Dairemizin 30.06.2020 gün, 2020/1551 Esas, 2020/1982 Karar sayılı ilamı, Yargıtay 14. Hukuk Dairesinin 04.12.2014 gün, 2014/9234 Esas, 2014/13844 Karar sayılı ilamı ve benzer diğer emsal Yargıtay içtihatlarında da belirtildiği üzere; temliken tescil istemine dayalı davalarda temlik alanın temlike konu bağımsız bölüme hak kazanabilmesi için yüklenicinin inşaatı sözleşme ve ekleri, proje ve şartname ile imar mevzuatı hükümlerine göre tamamlayıp arsa sahibine ait bağımsız bölümleri teslim etmesi zorunludur. Somut olayda; mahkemece kat karşılığı inşaat sözleşmesine konu inşaat ile ilgili işlem dosyası, tasdikli projeler, yapı ruhsatı, yapı kullanma izin belgesi getirtilerek, mahallinde keşif te yapılmak suretiyle Tandem İnş. Taah. Tur. Tic. Ltd. Şti. nin devralan yüklenici haline geldiği arsa payı karşılığı inşaat yapım sözleşmesine göre yüklenicinin arsa sahibine karşı edimlerini yerine getirip getirmediği, temlik ve davaya konu olan bağımsız bölüme hak kazanıp kazanmadığı ve davacıların da temlik sözleşmesinde yer alan bedeli yükleniciye ödeyerek tapu iptâli ve tescil istemekte haklı olup olmadıkları konusunda gerekçeli ve denetime elverişli rapor alınıp değerlendirilerek sonucuna uygun bir karar verilmesi gerekirken bu husus üzerinde durulmadan eksik inceleme ve yanlış değerlendirme ile davanın reddine karar verilmesi doğru olmamış, bozulması gerekmiştir.

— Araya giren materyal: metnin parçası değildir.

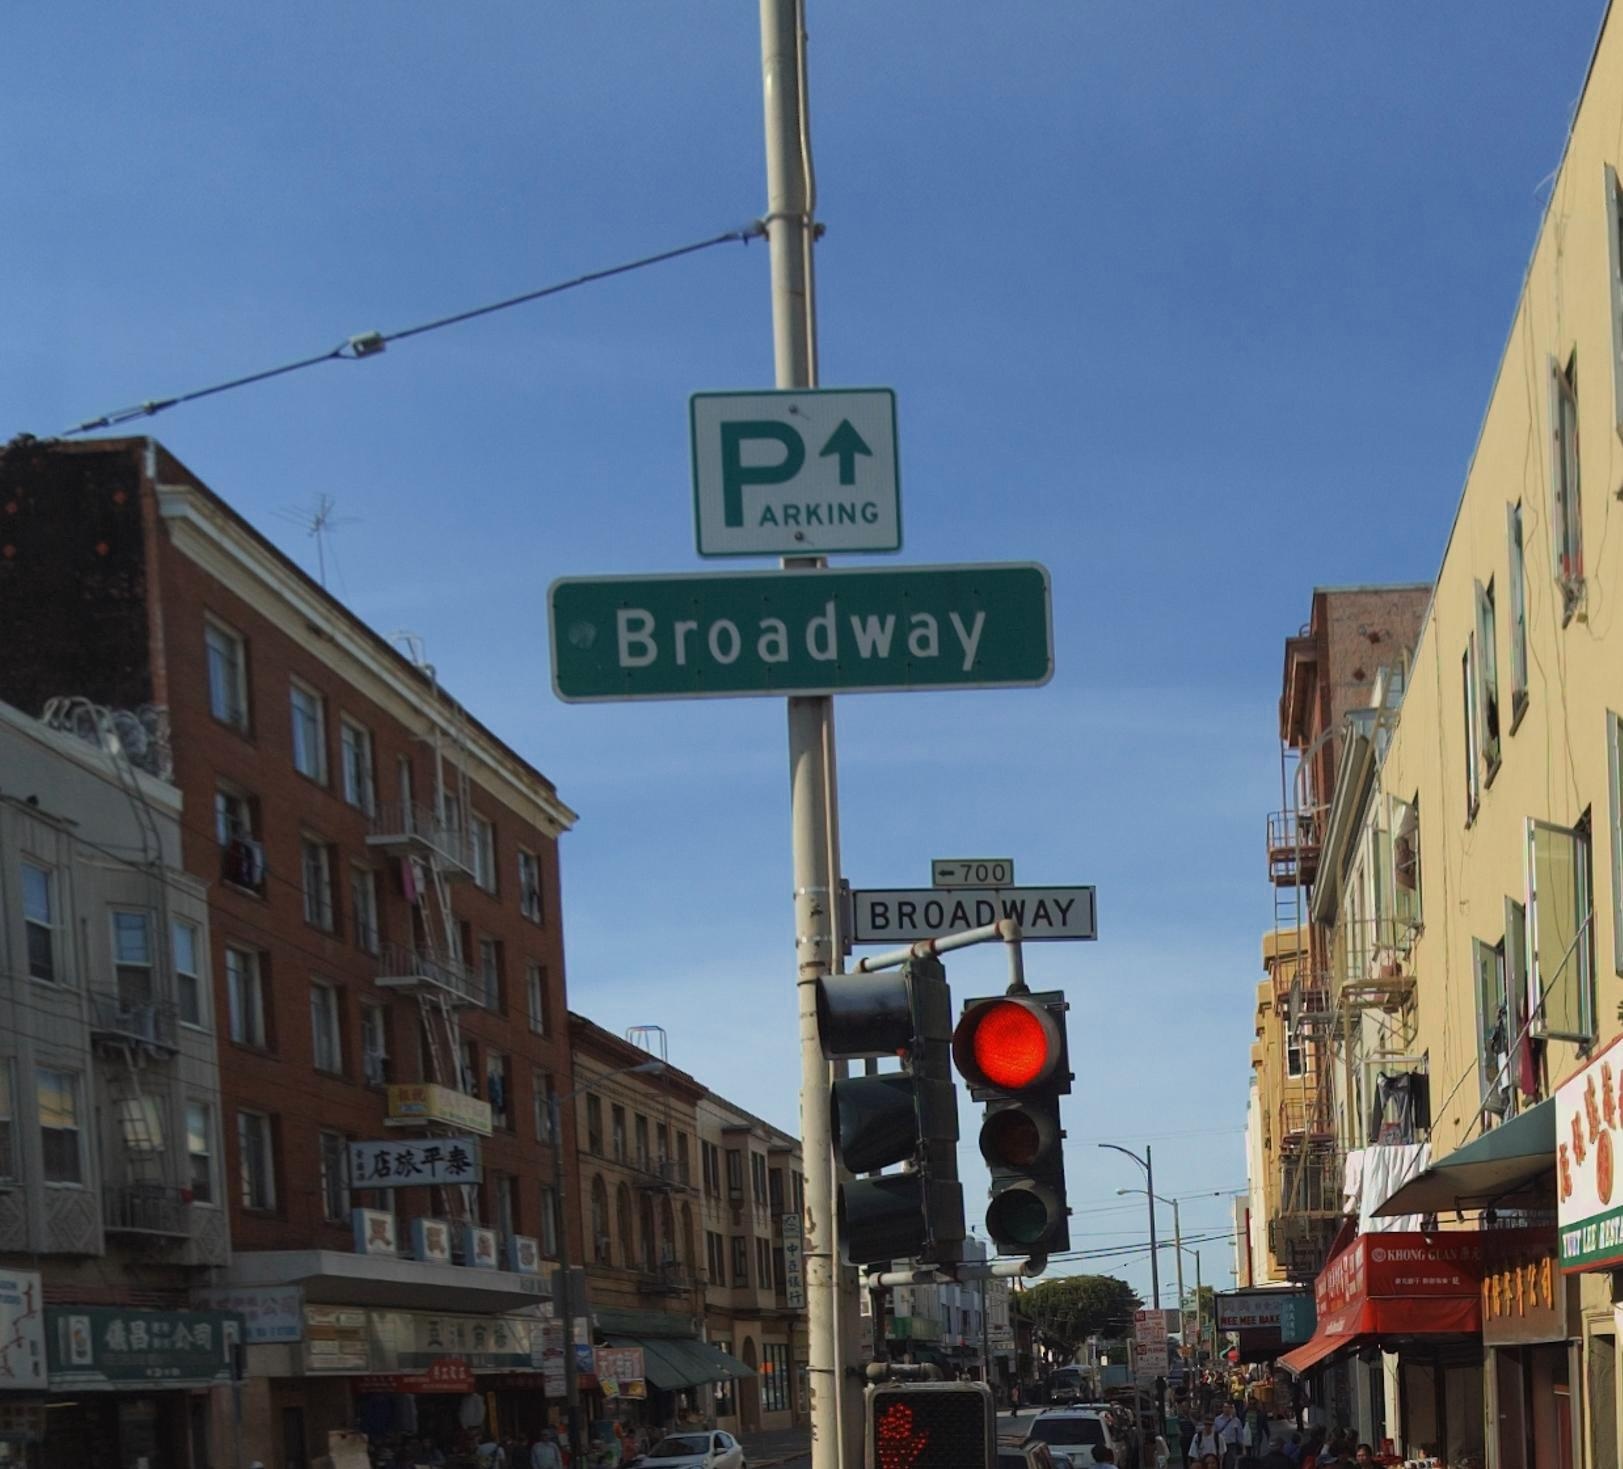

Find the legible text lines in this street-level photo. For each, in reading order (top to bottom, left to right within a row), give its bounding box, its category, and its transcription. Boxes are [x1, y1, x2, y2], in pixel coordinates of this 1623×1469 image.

SONUÇ: Yukarıda açıklanan nedenlerle davacılar vekilinin temyiz itirazlarının kabulü ile hükmün davacılar yararına BOZULMASINA, 2.540,00 TL duruşma vekalet ücretinin davalılardan alınarak Yargıtay’daki duruşmada vekille temsil olunan davacılara verilmesine, ödenenden 5766 sayılı Kanun"un 11. maddesi ile yapılan değişiklik gereğince Harçlar Kanunu 42/2-d maddesi uyarınca alınması gereken 218,50 TL Yargıtay başvurma harcının mahsup edilerek, varsa fazla alınan temyiz harcının temyiz eden davacılara iadesine,
karara karşı tebliğ tarihinden itibaren 15 gün içinde karar düzeltme isteminde bulunulabileceğine 14.12.2020 gününde oybirliğiyle karar verildi.